Mewhort played a bigger role his final two years, including as a co-captain in 1961-62 on a team that featured Art Heyman and Jeff Mullins, both top-five NBA draft picks. (“My job was to make sure there was reasonably equal distribution to those two guys,” he said.)
Beset by the same win-the-league-tournament-or-else reality that MAC teams know today, Duke missed the then-25-team NCAA tournament both seasons despite a top-10 ranking.
But, no matter, the program was on the map, and on its way.
From there, Bubas led Duke to the Final Four in 1963, ‘64, and ‘66, and, a bit later, in 1980, along came some guy from Army with a hard-to-spell last name. Krzyzewski’s done OK, too, now in his 13th Final Four and in pursuit of a sixth national championship.

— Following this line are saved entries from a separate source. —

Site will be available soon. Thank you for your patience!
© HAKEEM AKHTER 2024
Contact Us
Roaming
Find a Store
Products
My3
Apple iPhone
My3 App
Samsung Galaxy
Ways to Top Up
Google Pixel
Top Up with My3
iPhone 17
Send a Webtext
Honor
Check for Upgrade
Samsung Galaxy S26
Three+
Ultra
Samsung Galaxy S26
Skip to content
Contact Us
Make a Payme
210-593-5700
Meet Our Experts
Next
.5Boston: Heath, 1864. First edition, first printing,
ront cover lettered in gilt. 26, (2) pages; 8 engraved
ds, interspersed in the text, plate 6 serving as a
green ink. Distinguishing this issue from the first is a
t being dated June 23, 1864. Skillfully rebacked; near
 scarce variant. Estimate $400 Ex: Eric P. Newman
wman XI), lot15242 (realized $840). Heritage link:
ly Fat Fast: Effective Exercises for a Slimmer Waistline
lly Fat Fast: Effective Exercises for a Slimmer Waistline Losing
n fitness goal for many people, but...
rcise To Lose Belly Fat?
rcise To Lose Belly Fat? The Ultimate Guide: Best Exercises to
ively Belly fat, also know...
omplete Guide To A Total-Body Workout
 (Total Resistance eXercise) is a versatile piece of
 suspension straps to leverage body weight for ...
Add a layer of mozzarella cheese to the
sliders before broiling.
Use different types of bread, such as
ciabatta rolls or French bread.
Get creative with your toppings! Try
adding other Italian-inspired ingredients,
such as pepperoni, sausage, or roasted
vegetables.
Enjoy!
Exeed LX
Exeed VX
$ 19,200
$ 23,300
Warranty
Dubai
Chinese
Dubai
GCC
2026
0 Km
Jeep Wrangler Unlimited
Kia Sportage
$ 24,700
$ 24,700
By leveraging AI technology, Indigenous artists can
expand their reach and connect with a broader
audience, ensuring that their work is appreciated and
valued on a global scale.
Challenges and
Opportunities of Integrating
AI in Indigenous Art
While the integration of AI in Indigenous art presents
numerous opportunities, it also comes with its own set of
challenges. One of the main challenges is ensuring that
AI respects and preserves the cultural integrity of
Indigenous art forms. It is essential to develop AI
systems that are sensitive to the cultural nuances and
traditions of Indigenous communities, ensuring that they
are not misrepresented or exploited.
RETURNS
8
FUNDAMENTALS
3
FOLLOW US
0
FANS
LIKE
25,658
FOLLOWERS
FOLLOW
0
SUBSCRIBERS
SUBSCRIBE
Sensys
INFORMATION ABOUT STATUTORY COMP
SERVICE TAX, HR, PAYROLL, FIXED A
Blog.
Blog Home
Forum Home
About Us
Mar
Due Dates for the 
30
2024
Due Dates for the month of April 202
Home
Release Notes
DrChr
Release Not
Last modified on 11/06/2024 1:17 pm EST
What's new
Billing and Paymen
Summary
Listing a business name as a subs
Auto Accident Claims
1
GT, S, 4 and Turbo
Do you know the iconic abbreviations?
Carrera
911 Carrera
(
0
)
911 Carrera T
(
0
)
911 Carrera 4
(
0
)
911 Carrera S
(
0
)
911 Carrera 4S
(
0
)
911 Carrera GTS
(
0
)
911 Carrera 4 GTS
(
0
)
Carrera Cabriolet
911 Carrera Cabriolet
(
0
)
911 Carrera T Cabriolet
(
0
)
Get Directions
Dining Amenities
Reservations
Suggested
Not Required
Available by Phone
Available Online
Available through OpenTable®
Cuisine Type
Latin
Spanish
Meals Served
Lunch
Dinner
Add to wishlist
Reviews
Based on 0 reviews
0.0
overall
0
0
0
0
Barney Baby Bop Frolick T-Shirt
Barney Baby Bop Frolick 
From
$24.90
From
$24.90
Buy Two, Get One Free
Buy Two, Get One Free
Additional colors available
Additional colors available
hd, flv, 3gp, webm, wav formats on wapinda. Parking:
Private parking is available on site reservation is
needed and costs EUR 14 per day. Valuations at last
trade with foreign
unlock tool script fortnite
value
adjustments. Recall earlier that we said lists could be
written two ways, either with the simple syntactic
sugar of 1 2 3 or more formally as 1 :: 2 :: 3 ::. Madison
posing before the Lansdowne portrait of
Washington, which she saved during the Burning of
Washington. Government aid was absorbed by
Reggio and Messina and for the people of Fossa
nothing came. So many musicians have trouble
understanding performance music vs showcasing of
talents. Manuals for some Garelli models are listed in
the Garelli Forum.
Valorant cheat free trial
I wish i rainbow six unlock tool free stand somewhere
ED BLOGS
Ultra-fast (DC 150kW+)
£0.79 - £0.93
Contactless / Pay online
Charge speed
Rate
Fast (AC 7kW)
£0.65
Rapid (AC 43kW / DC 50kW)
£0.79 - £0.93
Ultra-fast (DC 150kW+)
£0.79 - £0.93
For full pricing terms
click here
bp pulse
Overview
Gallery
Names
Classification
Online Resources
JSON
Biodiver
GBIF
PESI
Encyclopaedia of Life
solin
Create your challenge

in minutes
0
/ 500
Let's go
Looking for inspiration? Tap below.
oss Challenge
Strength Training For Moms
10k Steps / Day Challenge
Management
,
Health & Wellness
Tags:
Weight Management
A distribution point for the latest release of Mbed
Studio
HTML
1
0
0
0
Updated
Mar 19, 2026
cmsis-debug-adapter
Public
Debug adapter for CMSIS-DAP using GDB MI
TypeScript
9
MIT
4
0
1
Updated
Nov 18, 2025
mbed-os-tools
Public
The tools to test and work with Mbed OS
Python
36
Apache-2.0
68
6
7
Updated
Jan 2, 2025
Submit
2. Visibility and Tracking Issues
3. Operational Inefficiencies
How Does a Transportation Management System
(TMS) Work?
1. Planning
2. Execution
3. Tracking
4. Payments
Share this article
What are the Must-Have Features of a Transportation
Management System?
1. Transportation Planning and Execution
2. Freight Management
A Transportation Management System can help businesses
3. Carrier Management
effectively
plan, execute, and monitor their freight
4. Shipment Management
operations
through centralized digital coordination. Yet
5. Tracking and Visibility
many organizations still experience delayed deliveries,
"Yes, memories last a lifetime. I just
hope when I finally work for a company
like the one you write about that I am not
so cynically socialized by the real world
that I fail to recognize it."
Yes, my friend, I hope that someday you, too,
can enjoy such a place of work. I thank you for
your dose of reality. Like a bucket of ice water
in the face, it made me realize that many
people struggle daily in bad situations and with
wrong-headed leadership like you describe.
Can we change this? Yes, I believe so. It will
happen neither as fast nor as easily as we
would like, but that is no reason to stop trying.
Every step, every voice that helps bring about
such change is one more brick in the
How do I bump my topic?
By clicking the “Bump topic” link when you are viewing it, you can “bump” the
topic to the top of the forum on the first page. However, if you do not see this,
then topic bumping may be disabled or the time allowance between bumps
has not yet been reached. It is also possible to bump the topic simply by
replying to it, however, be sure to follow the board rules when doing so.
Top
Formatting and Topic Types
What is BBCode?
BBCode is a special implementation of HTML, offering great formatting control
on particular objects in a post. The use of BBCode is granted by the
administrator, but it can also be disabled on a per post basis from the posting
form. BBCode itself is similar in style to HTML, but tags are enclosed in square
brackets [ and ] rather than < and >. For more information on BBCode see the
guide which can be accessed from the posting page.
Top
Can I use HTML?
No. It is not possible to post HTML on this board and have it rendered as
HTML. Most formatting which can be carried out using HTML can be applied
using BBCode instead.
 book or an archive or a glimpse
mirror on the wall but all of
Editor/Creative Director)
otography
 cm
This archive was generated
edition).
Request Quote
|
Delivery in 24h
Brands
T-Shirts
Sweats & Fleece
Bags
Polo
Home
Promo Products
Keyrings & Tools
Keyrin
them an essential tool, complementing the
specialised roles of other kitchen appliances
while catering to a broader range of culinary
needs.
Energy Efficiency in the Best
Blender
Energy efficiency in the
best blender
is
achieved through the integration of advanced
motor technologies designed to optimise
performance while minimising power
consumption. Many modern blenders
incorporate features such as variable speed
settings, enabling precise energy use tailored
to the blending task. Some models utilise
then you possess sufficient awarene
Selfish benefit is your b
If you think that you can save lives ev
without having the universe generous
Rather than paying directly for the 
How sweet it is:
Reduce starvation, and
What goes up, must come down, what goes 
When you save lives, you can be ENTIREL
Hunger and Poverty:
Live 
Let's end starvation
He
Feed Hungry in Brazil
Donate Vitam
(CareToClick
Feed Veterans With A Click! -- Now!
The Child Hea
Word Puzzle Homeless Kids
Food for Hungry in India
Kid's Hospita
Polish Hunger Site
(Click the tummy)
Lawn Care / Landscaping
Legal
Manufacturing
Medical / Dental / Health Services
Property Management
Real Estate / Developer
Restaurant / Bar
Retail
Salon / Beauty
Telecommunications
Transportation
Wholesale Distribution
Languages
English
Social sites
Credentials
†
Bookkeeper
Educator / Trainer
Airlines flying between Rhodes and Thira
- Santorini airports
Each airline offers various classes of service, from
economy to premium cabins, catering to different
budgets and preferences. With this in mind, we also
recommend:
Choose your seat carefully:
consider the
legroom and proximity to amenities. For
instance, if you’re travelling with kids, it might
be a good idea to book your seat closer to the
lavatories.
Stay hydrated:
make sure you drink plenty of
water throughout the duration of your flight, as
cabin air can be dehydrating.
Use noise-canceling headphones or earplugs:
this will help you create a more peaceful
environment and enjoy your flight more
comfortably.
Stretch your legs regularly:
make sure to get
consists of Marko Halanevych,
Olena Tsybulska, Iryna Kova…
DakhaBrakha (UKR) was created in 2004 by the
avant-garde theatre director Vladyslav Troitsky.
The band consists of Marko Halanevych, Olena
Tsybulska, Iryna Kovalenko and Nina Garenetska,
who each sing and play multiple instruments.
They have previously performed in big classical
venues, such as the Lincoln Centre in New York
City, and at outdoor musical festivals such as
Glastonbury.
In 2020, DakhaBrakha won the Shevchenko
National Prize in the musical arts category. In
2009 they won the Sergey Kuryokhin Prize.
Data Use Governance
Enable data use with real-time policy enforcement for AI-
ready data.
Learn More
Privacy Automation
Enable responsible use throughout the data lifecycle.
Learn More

Meanwhile, Mewhort has watched it all with pride.
After attending law school at Duke, he and Martha returned to Toledo to raise their three children. But he remained an avid supporter of the school — his two daughters also went to Duke (son, Don, was a basketball standout at Wittenberg) — and, when he retired in 2017, he knew just where he wanted to be.
Back to his blue heaven in “God’s country.”
Back to where, as he savors Duke’s latest great March run, the reminders of its first are never far away.
“That banner that we won in 1960, that hangs in Cameron today,” Mewhort said. “Every time I go into Cameron, it's just nice to see. Even though it was gazillion years ago, that's where it started.”